#### What to produce:
Please transcribe the text that follows each picture in the rows below, keeping every line exactly as it appears and in the same order. Leave the pictures out of your answer.

※

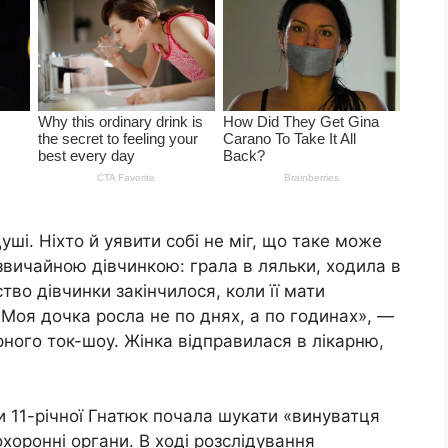
уші. Ніхто й уявити собі не міг, що таке може
звичайною дівчинкою: грала в ляльки, ходила в
во дівчинки закінчилося, коли її мати
Моя дочка росла не по днях, а по годинах», —
рного ток-шоу. Жінка відправилася в лікарню,
 11-річної Гнатюк почала шукати «винуватця
хоронні органи. В ході розслідування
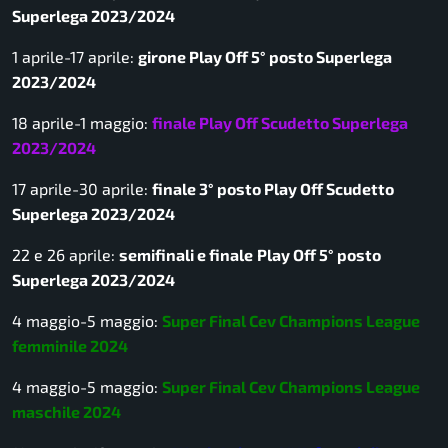
Superlega 2023/2024
1 aprile-17 aprile:
girone Play Off 5° posto Superlega
2023/2024
18 aprile-1 maggio:
finale Play Off Scudetto Superlega
2023/2024
17 aprile-30 aprile:
finale 3° posto Play Off Scudetto
Superlega 2023/2024
22 e 26 aprile:
semifinali e finale
Play Off 5° posto
Superlega 2023/2024
4 maggio-5 maggio:
Super Final Cev Champions League
femminile 2024
4 maggio-5 maggio:
Super Final Cev Champions League
maschile 2024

※

#### Response:
уші. Ніхто й уявити собі не міг, що таке може
звичайною дівчинкою: грала в ляльки, ходила в
во дівчинки закінчилося, коли її мати
Моя дочка росла не по днях, а по годинах», —
рного ток-шоу. Жінка відправилася в лікарню,
 11-річної Гнатюк почала шукати «винуватця
хоронні органи. В ході розслідування
Superlega 2023/2024
1 aprile-17 aprile:
girone Play Off 5° posto Superlega
2023/2024
18 aprile-1 maggio:
finale Play Off Scudetto Superlega
2023/2024
17 aprile-30 aprile:
finale 3° posto Play Off Scudetto
Superlega 2023/2024
22 e 26 aprile:
semifinali e finale
Play Off 5° posto
Superlega 2023/2024
4 maggio-5 maggio:
Super Final Cev Champions League
femminile 2024
4 maggio-5 maggio:
Super Final Cev Champions League
maschile 2024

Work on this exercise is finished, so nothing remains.